I am trying to parse XML and extract node value within XML using Spark-SQL ,
Consider below XML
<Account><ID1><other><ID>123</ID></other></ID1></Account>
Here I am trying to extract 123 using XPath but not getting expected Result.
I appreciated any help here.
to parse XML and extract node values in azure databricks using spark sql, you can use xpath_string
function. example:
from pyspark.sql import SparkSession
# Initialize Spark session
spark = SparkSession.builder \
.appName("XML Parsing with Spark SQL") \
.getOrCreate()
# Sample data with XML content
data = [
('<Account><ID1><other><ID>123</ID></other></ID1></Account>',),
('<Account><ID1><other><ID>456</ID></other></ID1></Account>',)
]
# Define column names
columns = ['xml_data']
# Create DataFrame
df = spark.createDataFrame(data, columns)

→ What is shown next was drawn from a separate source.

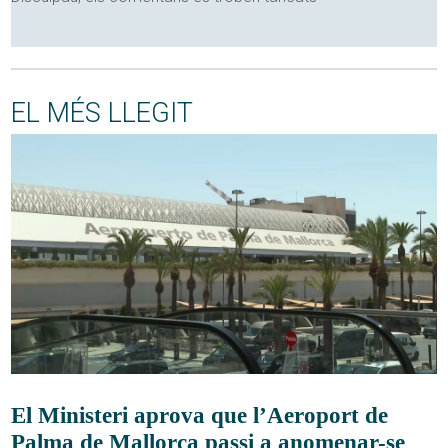
EL MÉS LLEGIT
El Ministeri aprova que l’Aeroport de
Palma de Mallorca passi a anomenar-se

# Show the DataFrame content
df.show(truncate=False)
# Register the DataFrame as a temp view
df.createOrReplaceTempView("xml_table")
# Execute SQL query to extract values using XPath
result = spark.sql("""
SELECT
xpath_string(xml_data, 'Account/ID1/other/ID/text()') AS extracted_id
FROM
xml_table
""")
# Show the results
result.show(truncate=False)
# Stop the Spark session
spark.stop()
output:
extracted_id |
---|
123 |
456 |